Stated goal A
Decide whether each statement below agrees with the excerpt on reviewing tax liabilities. Answer yes or no for each, and quote the words from the excerpt that settle it.
(i) The petitioner received the statutory notices of deficiency for 1993 and 1994.
(ii) The respondent agreed that the petitioner could challenge his underlying liability.
(iii) Under the standard described, an action is an abuse of discretion when it is arbitrary, capricious, or without sound basis in fact or law.
☆ ☆ ☆ ☆
2. Review of Underlying Liabilities

Statutory notices of deficiency for 1993 and 1994 were issued to petitioner. However, the parties stipulated that petitioner did not receive those notices, and respondent has agreed that petitioner was entitled to challenge his underlying liability under section 6330(c)(2)(B). Yet petitioner has at no time offered even a scintilla of evidence that would show error in respondent's determinations. His only contentions bearing on liability, generally challenging the income tax laws, have been of a patently frivolous nature and warrant no further comment. See Crain v. Commissioner , 737 F.2d 1417, 1417 (5th Cir. 1984) ("We perceive no need to refute these arguments with somber reasoning and copious citation of precedent; to do so might suggest that these arguments have some colorable merit.").

3. Review for Abuse of Discretion

Petitioner has also made various arguments relating to aspects of the assessment and collection procedures that we review for abuse of discretion. Action constitutes an abuse of discretion under this standard where arbitrary, capricious, or without sound basis in fact or law. Woodral v. Commissioner , 112 T.C. 19, 23 (1999).
☆ ☆ ☆ ☆
Stated goal B
Rewrite the rows below, swapping "common name" for "vernacular name" wherever it appears and leaving everything else as it is.
☆ ☆ ☆ ☆
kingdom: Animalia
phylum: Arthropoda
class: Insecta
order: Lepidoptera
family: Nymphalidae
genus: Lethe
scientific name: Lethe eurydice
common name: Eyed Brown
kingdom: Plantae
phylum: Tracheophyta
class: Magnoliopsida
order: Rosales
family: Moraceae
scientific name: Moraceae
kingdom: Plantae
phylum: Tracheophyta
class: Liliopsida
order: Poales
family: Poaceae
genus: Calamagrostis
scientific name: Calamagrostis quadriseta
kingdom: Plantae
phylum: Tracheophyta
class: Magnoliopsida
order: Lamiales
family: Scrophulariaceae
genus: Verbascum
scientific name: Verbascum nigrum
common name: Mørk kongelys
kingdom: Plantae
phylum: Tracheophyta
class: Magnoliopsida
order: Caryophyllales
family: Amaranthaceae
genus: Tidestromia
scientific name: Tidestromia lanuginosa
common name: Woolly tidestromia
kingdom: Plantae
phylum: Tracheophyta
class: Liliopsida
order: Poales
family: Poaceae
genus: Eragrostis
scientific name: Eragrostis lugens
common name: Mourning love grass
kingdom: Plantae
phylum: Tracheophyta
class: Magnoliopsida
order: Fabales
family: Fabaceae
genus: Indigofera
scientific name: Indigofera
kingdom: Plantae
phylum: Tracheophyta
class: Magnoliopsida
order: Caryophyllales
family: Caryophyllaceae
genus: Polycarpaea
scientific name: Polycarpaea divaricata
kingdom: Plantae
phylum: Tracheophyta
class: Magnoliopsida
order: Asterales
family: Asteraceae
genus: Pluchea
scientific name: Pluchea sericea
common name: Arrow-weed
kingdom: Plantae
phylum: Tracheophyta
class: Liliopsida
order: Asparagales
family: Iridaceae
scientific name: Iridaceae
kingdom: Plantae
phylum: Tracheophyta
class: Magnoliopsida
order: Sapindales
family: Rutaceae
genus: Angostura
☆ ☆ ☆ ☆
Result A
(i) No: "the parties stipulated that petitioner did not receive those notices"
(ii) Yes: "respondent has agreed that petitioner was entitled to challenge his underlying liability under section 6330(c)(2)(B)"
(iii) Yes: "Action constitutes an abuse of discretion under this standard where arbitrary, capricious, or without sound basis in fact or law."

Result B
kingdom: Animalia
phylum: Arthropoda
class: Insecta
order: Lepidoptera
family: Nymphalidae
genus: Lethe
scientific name: Lethe eurydice
vernacular name: Eyed Brown
kingdom: Plantae
phylum: Tracheophyta
class: Magnoliopsida
order: Rosales
family: Moraceae
scientific name: Moraceae
kingdom: Plantae
phylum: Tracheophyta
class: Liliopsida
order: Poales
family: Poaceae
genus: Calamagrostis
scientific name: Calamagrostis quadriseta
kingdom: Plantae
phylum: Tracheophyta
class: Magnoliopsida
order: Lamiales
family: Scrophulariaceae
genus: Verbascum
scientific name: Verbascum nigrum
vernacular name: Mørk kongelys
kingdom: Plantae
phylum: Tracheophyta
class: Magnoliopsida
order: Caryophyllales
family: Amaranthaceae
genus: Tidestromia
scientific name: Tidestromia lanuginosa
vernacular name: Woolly tidestromia
kingdom: Plantae
phylum: Tracheophyta
class: Liliopsida
order: Poales
family: Poaceae
genus: Eragrostis
scientific name: Eragrostis lugens
vernacular name: Mourning love grass
kingdom: Plantae
phylum: Tracheophyta
class: Magnoliopsida
order: Fabales
family: Fabaceae
genus: Indigofera
scientific name: Indigofera
kingdom: Plantae
phylum: Tracheophyta
class: Magnoliopsida
order: Caryophyllales
family: Caryophyllaceae
genus: Polycarpaea
scientific name: Polycarpaea divaricata
kingdom: Plantae
phylum: Tracheophyta
class: Magnoliopsida
order: Asterales
family: Asteraceae
genus: Pluchea
scientific name: Pluchea sericea
vernacular name: Arrow-weed
kingdom: Plantae
phylum: Tracheophyta
class: Liliopsida
order: Asparagales
family: Iridaceae
scientific name: Iridaceae
kingdom: Plantae
phylum: Tracheophyta
class: Magnoliopsida
order: Sapindales
family: Rutaceae
genus: Angostura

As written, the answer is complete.